Но ведь их тоже нужно грамотно обучать, а кадров, прямо скажем, не хватает.
— Вот я и
говорю, что нужен целый комплекс мер. На Западе, да и в ближнем зарубежье есть
много великолепно обученных профессионалов, которые с удовольствием приедут и будут учить молодежь. И, поверьте, не за какие-то
сумасшедшие гонорары. С другой стороны, это может привлечь в Баку студентов из
других стран, что тоже будет невероятно полезно в плане конкуренции; можно
создать для них специальный фонд.
— Есть еще и
такая вещь, как востребованность того или иного вида
искусства обществом. И в филармонии, и в консерватории камерные концерты —
большая редкость. Да и кто придет слушать — ведь качество исполнения
чрезвычайно низкое.
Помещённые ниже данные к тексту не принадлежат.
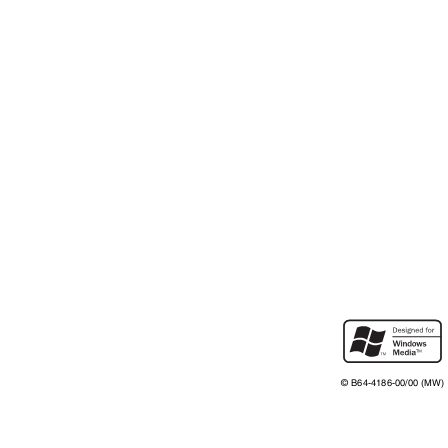
©
B64-4186-00/00 (MW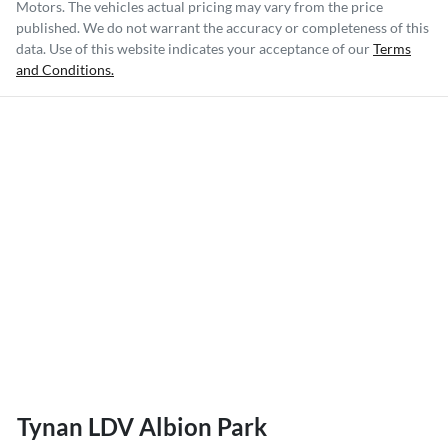
Motors
. The vehicles actual pricing may vary from the price
published. We do not warrant the accuracy or completeness of this
data. Use of this website indicates your acceptance of our
Terms
and Conditions.
Tynan LDV Albion Park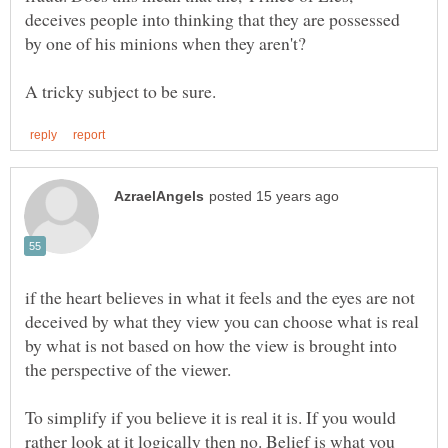
deceives people into thinking that they are possessed
if the heart believes in what it feels and the eyes are not
deceived by what they view you can choose what is real
by what is not based on how the view is brought into
To simplify if you believe it is real it is. If you would
rather look at it logically then no. Belief is what you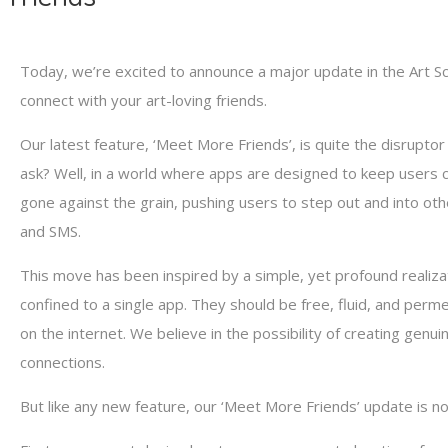
Today, we’re excited to announce a major update in the Art S
connect with your art-loving friends.
Our latest feature, ‘Meet More Friends’, is quite the disrupto
ask? Well, in a world where apps are designed to keep users co
gone against the grain, pushing users to step out and into oth
and SMS.
This move has been inspired by a simple, yet profound realiza
confined to a single app. They should be free, fluid, and per
on the internet. We believe in the possibility of creating genu
connections.
But like any new feature, our ‘Meet More Friends’ update is not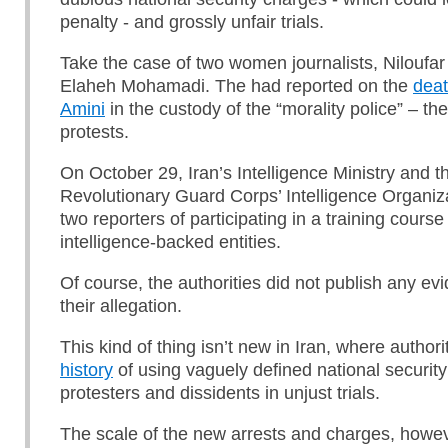
penalty - and grossly unfair trials.
Take the case of two women journalists, Niloufa
Elaheh Mohamadi. The had reported on the
deat
Amini
in the custody of the “morality police” – the 
protests.
On October 29, Iran’s Intelligence Ministry and t
Revolutionary Guard Corps’ Intelligence Organiz
two reporters of participating in a training cours
intelligence-backed entities.
Of course, the authorities did not publish any ev
their allegation.
This kind of thing isn’t new in Iran, where author
history
of using vaguely defined national securit
protesters and dissidents in unjust trials.
The scale of the new arrests and charges, howeve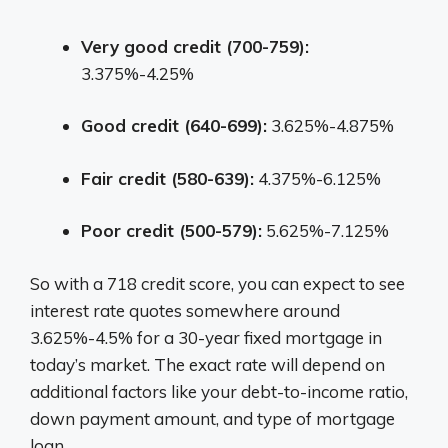
Very good credit (700-759):
3.375%-4.25%
Good credit (640-699):
3.625%-4.875%
Fair credit (580-639):
4.375%-6.125%
Poor credit (500-579):
5.625%-7.125%
So with a 718 credit score, you can expect to see
interest rate quotes somewhere around
3.625%-4.5% for a 30-year fixed mortgage in
today’s market. The exact rate will depend on
additional factors like your debt-to-income ratio,
down payment amount, and type of mortgage
loan.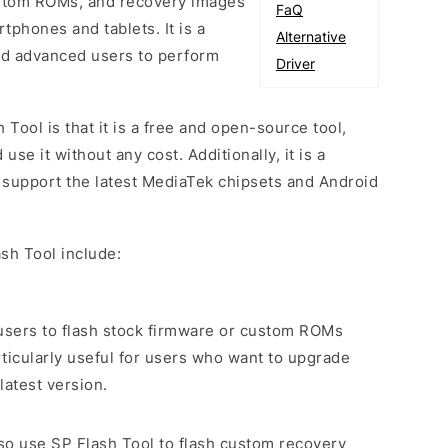
custom ROMs, and recovery images
FaQ
phones and tablets. It is a
Alternative
and advanced users to perform
Driver
 Tool is that it is a free and open-source tool,
e it without any cost. Additionally, it is a
o support the latest MediaTek chipsets and Android
sh Tool include:
s users to flash stock firmware or custom ROMs
rticularly useful for users who want to upgrade
latest version.
lso use SP Flash Tool to flash custom recovery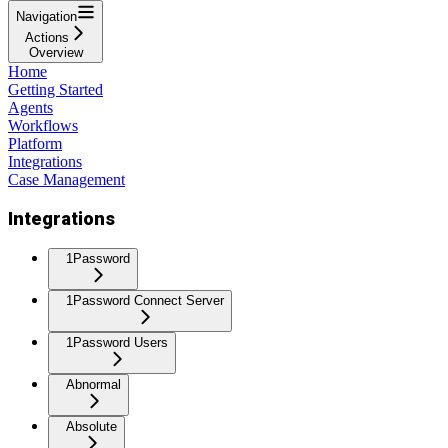
Navigation
Actions
Overview
Home
Getting Started
Agents
Workflows
Platform
Integrations
Case Management
Integrations
1Password
1Password Connect Server
1Password Users
Abnormal
Absolute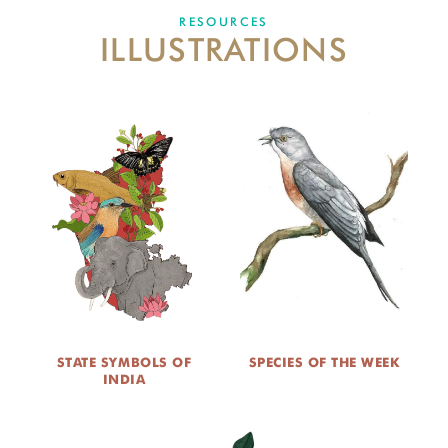
DONATE
RESOURCES
ILLUSTRATIONS
STATE SYMBOLS OF
SPECIES OF THE WEEK
INDIA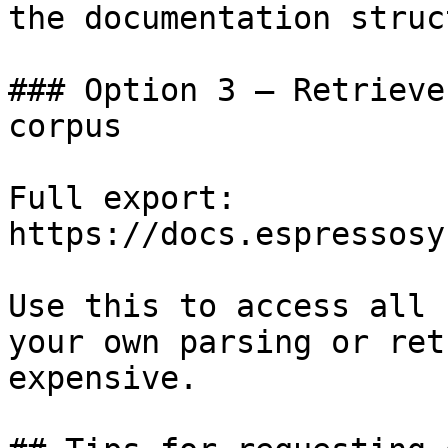
the documentation struc
### Option 3 — Retrieve
corpus

Full export: 
https://docs.espressosy
Use this to access all 
your own parsing or ret
expensive.
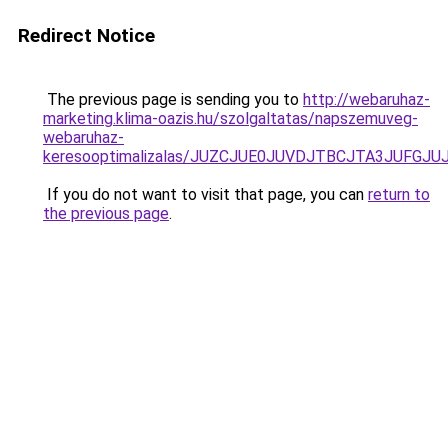
Redirect Notice
The previous page is sending you to
http://webaruhaz-
marketing.klima-oazis.hu/szolgaltatas/napszemuveg-
webaruhaz-
keresooptimalizalas/JUZCJUE0JUVDJTBCJTA3JUFGJ
If you do not want to visit that page, you can
return to
the previous page
.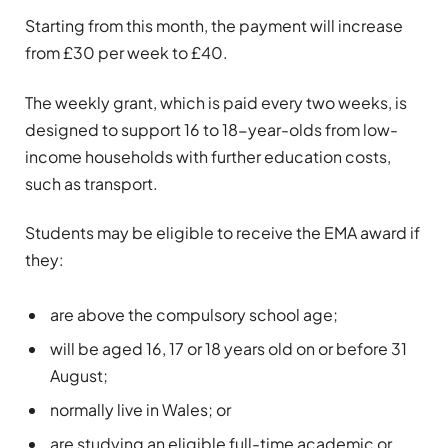
Starting from this month, the payment will increase
from £30 per week to £40.
The weekly grant, which is paid every two weeks, is
designed to support 16 to 18-year-olds from low-
income households with further education costs,
such as transport.
Students may be eligible to receive the EMA award if
they:
are above the compulsory school age;
will be aged 16, 17 or 18 years old on or before 31
August;
normally live in Wales; or
are studying an eligible full-time academic or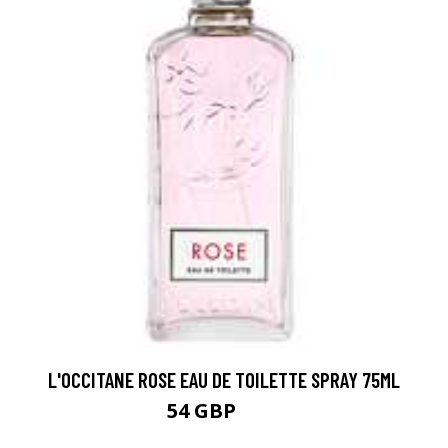
L'OCCITANE ROSE EAU DE TOILETTE SPRAY 75ML
54 GBP
60 GBP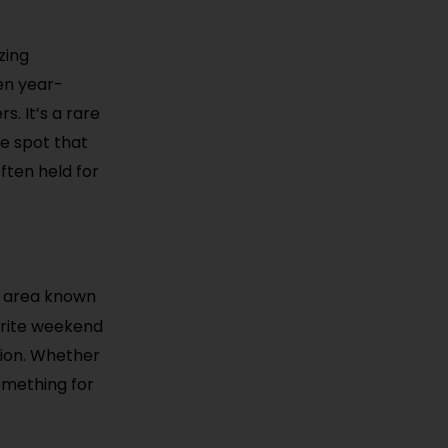
zing
en year-
s. It’s a rare
he spot that
ften held for
d area known
vorite weekend
tion. Whether
something for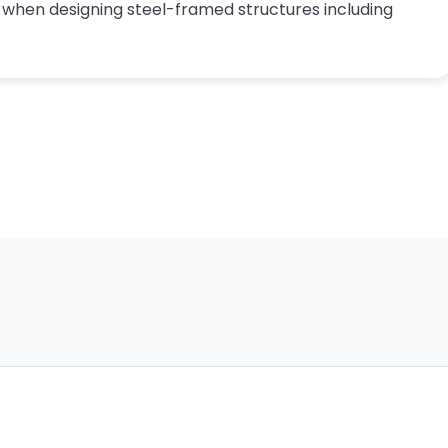
s when designing steel-framed structures including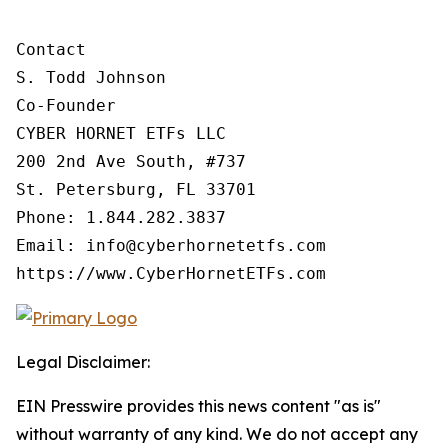
Contact

S. Todd Johnson

Co-Founder

CYBER HORNET ETFs LLC

200 2nd Ave South, #737

St. Petersburg, FL 33701

Phone: 1.844.282.3837

Email: info@cyberhornetetfs.com

https://www.CyberHornetETFs.com
Legal Disclaimer:
EIN Presswire provides this news content "as is"
without warranty of any kind. We do not accept any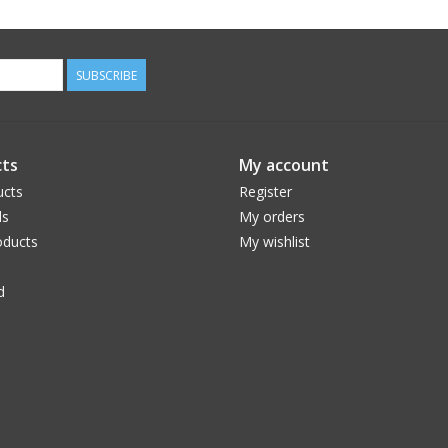
SUBSCRIBE
ts
My account
ucts
Register
ds
My orders
ducts
My wishlist
d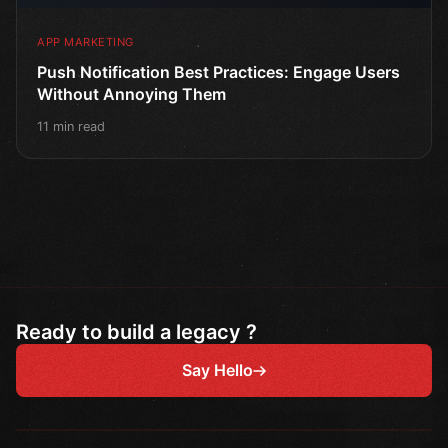
APP MARKETING
Push Notification Best Practices: Engage Users
Without Annoying Them
11 min read
Ready to build a legacy ?
Say Hello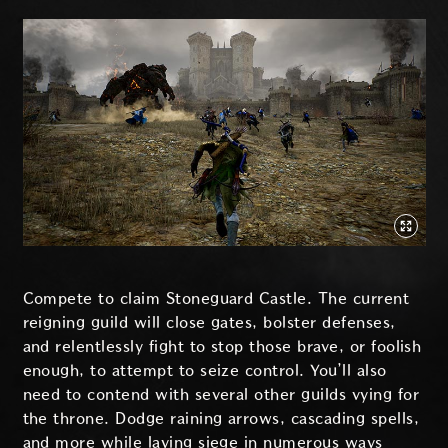
Compete to claim Stoneguard Castle. The current
reigning guild will close gates, bolster defenses,
and relentlessly fight to stop those brave, or foolish
enough, to attempt to seize control. You’ll also
need to contend with several other guilds vying for
the throne. Dodge raining arrows, cascading spells,
and more while laying siege in numerous ways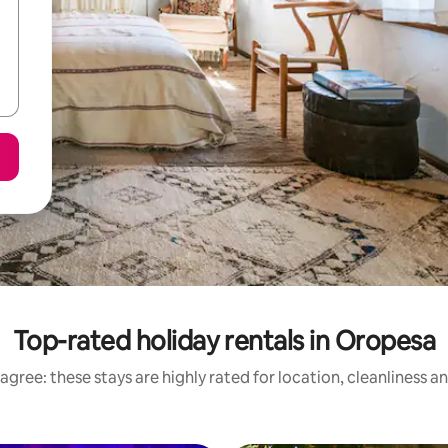
Top-rated holiday rentals in Oropesa
agree: these stays are highly rated for location, cleanliness a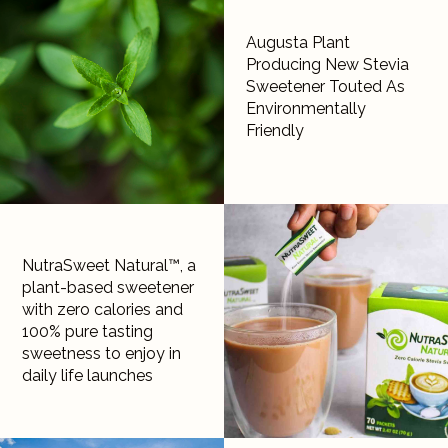
Augusta Plant
Producing New Stevia
Sweetener Touted As
Environmentally
Friendly
NutraSweet Natural™, a
plant-based sweetener
with zero calories and
100% pure tasting
sweetness to enjoy in
daily life launches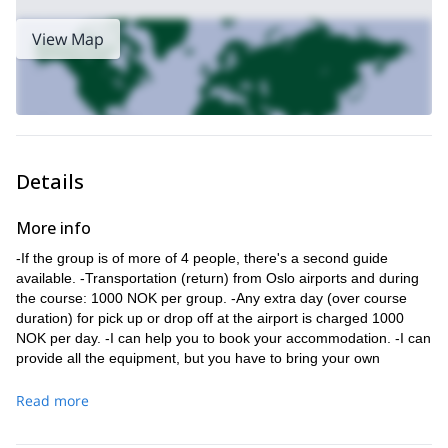
View Map
Details
More info
-If the group is of more of 4 people, there's a second guide
available. -Transportation (return) from Oslo airports and during
the course: 1000 NOK per group. -Any extra day (over course
duration) for pick up or drop off at the airport is charged 1000
NOK per day. -I can help you to book your accommodation. -I can
provide all the equipment, but you have to bring your own
climbing boots. There is only one place in Rjukan where you can
rent boots. Check availability in advance
Read more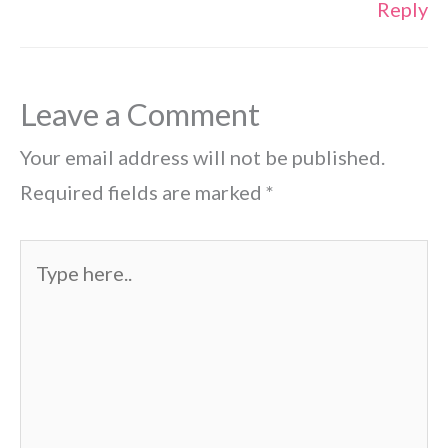
Reply
Leave a Comment
Your email address will not be published.
Required fields are marked
*
Type
here..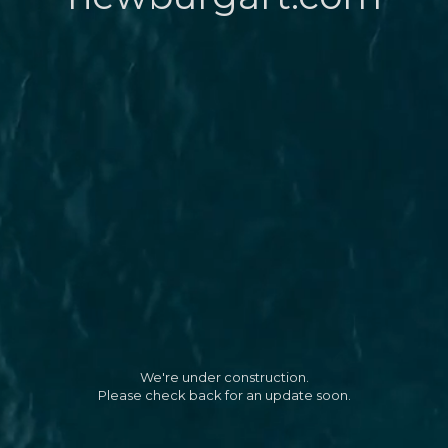
We're under construction.
Please check back for an update soon.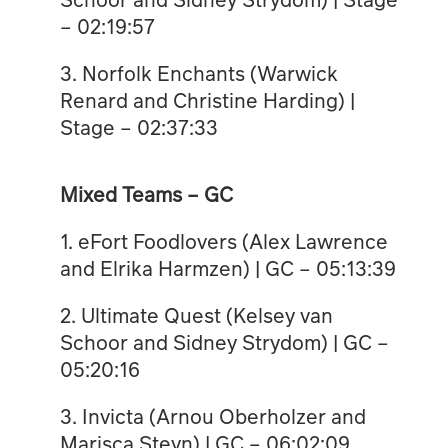
– 02:19:57
3. ⁠Norfolk Enchants (Warwick
Renard and Christine Harding) |
Stage – 02:37:33
Mixed Teams – GC
1. eFort Foodlovers (Alex Lawrence
and Elrika Harmzen) | GC – 05:13:39
2. Ultimate Quest (Kelsey van
Schoor and Sidney Strydom) | GC –
05:20:16
3. Invicta (Arnou Oberholzer and
Marisca Steyn) | GC – 06:02:09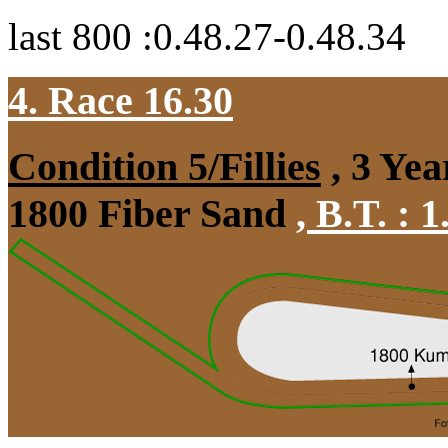
last 800 :0.48.27-0.48.34
4. Race 16.30
Condition 5/Fillies
, 3 Yea
1800 Fiber Sand
,
B.T. :
1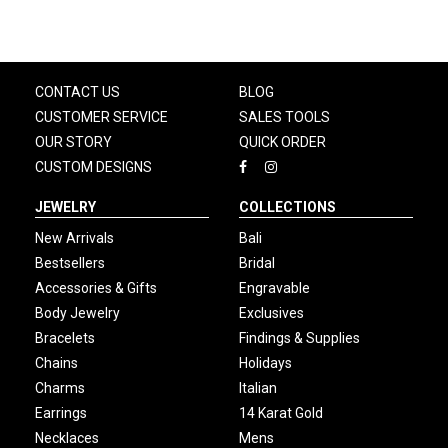
CONTACT US
BLOG
CUSTOMER SERVICE
SALES TOOLS
OUR STORY
QUICK ORDER
CUSTOM DESIGNS
JEWELRY
COLLECTIONS
New Arrivals
Bali
Bestsellers
Bridal
Accessories & Gifts
Engravable
Body Jewelry
Exclusives
Bracelets
Findings & Supplies
Chains
Holidays
Charms
Italian
Earrings
14 Karat Gold
Necklaces
Mens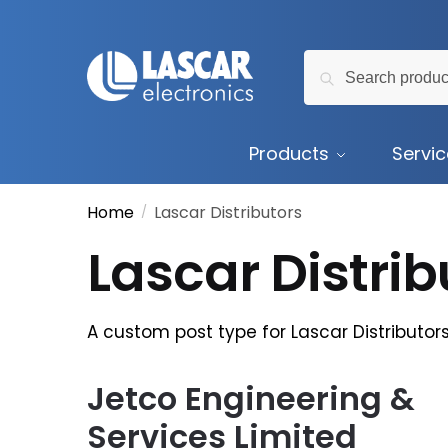
Skip
Skip
to
to
Search
navigation
content
Search
for:
Products
Servi
Home
Lascar Distributors
/
Lascar Distrib
A custom post type for Lascar Distributor
Jetco Engineering &
Services Limited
А ведь когда-то у нас был потрясающий государственный
квартет. Уровень его был настолько высок, что в 1957 году музыканты завоевали
первую премию на всесоюзном конкурсе. И невероятно обидно, что вместе с
талантливыми музыкантами ушел в небытие и сам вид музицирования,
то есть традиция как таковая не была создана.
— Уверен, что
если в страну хотя бы раз в месяц будут приезжать
квартеты высокого уровня (а на Западе таковых — множество), положение может
измениться. Предположим, приезжает квартет, выступает в консерватории, потом в
других городах — тех же Гяндже, Лянкяране,
Нахчыване… Затем дает
мастер-класс… Много чего можно сделать. Конечно, нужны большие вложения,
частная инициатива, специальный фонд… Все это очень
нелегко, и не в одних деньгах дело. Но могу вас обрадовать: в отношении
камерных концертов есть кое-какие подвижки.
— И какие же?
— Дело в том,
что существует такой действующий по всему миру проект, предусматривающий
превращение старого города в самоокупаемый культурный центр. По этому поводу в
Баку приезжали профессионалы, которые разработали целый план. И один из его
пунктов состоит в том, чтобы в Старом городе (Крепости) регулярно давались
концерты камерной музыки. Первый концерт должен был состояться с участием Башмета и Третьякова, но произошла какая-то неувязка с
датой, и все это решили перенести. Во всяком случае, есть большая вероятность,
что подобные регулярные концерты станут реальностью.
— Дай-то Бог! А
то, к сожалению, в нашем обществе, когда речь идет о мероприятии, не
затрагивающем конкретно чьи-то личные интересы по принципу междусобойчика: «ты
— мне, я — тебе», все спускается на тормозах.
— Ну я бы все-таки не стал сгущать краски. Все меняется, и у
вашей страны многое еще впереди. Думаю, что народ, воспитанный на таком высоком
искусстве, как мугам, может добиться больших успехов
и в сфере европейской музыки.
Азербайджанские известия.- 2011. -23 февраля. – С. 1, 3.